Objectives
1. Repeat the section of the moose encounter passage that opens with the words containing "Now on to a" and closes with "with a moose.".
2. In the moose encounter passage, on which river did the close encounter with a moose take place?

Provided passage
↓
Encounter With a Moose

A comment on common sense, remember people it is spring time and the water is cold. Rivers and streams may be running fast depending on the amount of rain fall we receive. It is a great time to be on the water, however, if you do not know what you are doing and/or do not respect the power of Mother Nature you are flirting with disaster. I have already cut my first article out of the paper "DIVERS FAIL TO FIND MISSING CANOEIST - Divers and other searchers yesterday failed to find a man feared drowned after a canoeing accident." Please do not let the next article be about you!!!

Now on to a short story. I haven't been writing for several years, that does not mean however that I haven't been paddling. Albeit not as much as I would like. Unfortunately there is never enough time for that. Last May on the St. Johns River in Maine's Allagash Wilderness Area, I had a unique close encounter with a moose.
↑
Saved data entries
↓
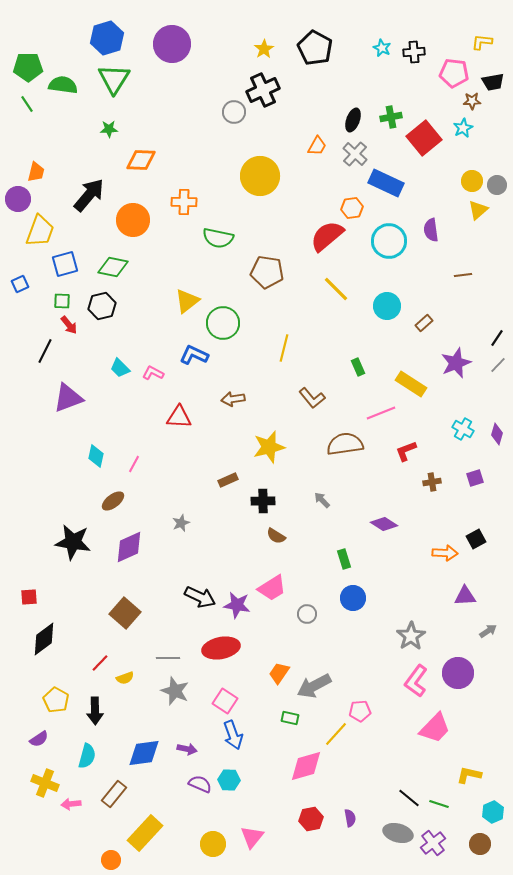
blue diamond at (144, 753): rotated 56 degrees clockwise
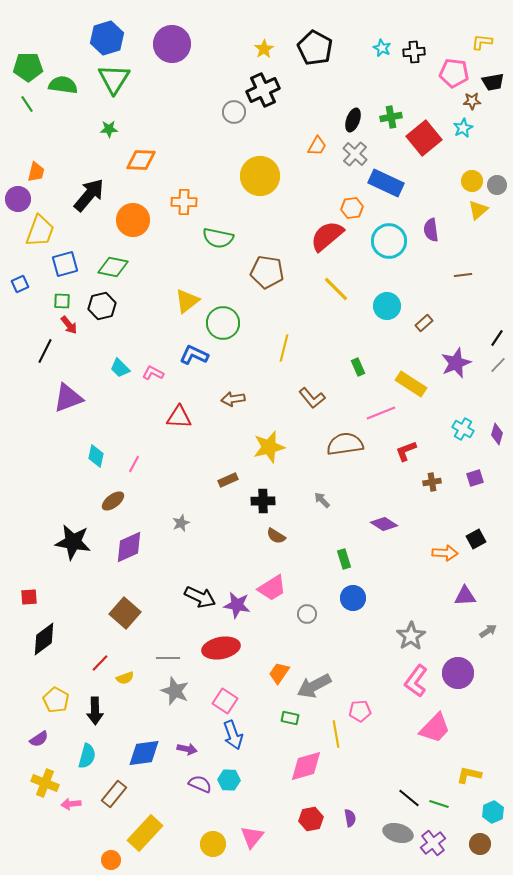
yellow line at (336, 734): rotated 52 degrees counterclockwise
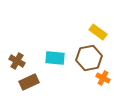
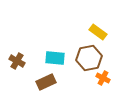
brown rectangle: moved 17 px right
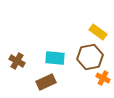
brown hexagon: moved 1 px right, 1 px up
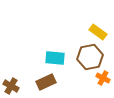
brown cross: moved 6 px left, 25 px down
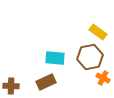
brown cross: rotated 28 degrees counterclockwise
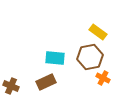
brown cross: rotated 21 degrees clockwise
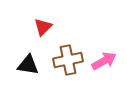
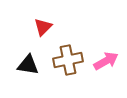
pink arrow: moved 2 px right
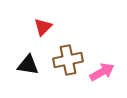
pink arrow: moved 4 px left, 11 px down
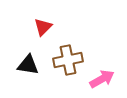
pink arrow: moved 7 px down
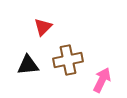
black triangle: rotated 15 degrees counterclockwise
pink arrow: moved 1 px down; rotated 35 degrees counterclockwise
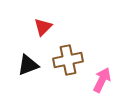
black triangle: rotated 15 degrees counterclockwise
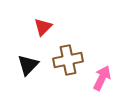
black triangle: rotated 25 degrees counterclockwise
pink arrow: moved 2 px up
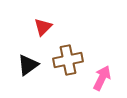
black triangle: rotated 10 degrees clockwise
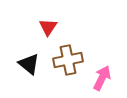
red triangle: moved 5 px right; rotated 12 degrees counterclockwise
black triangle: moved 1 px right, 1 px up; rotated 45 degrees counterclockwise
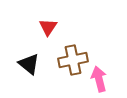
brown cross: moved 5 px right
pink arrow: moved 3 px left, 1 px down; rotated 40 degrees counterclockwise
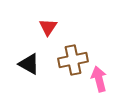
black triangle: rotated 10 degrees counterclockwise
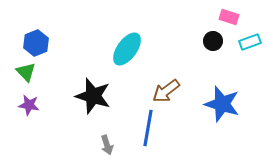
↑
Solutions per task
1.
Now on to a short story. I haven't been writing for several years, that does not mean however that I haven't been paddling. Albeit not as much as I would like. Unfortunately there is never enough time for that. Last May on the St. Johns River in Maine's Allagash Wilderness Area, I had a unique close encounter with a moose.

2. The St. Johns River, in Maine's Allagash Wilderness Area.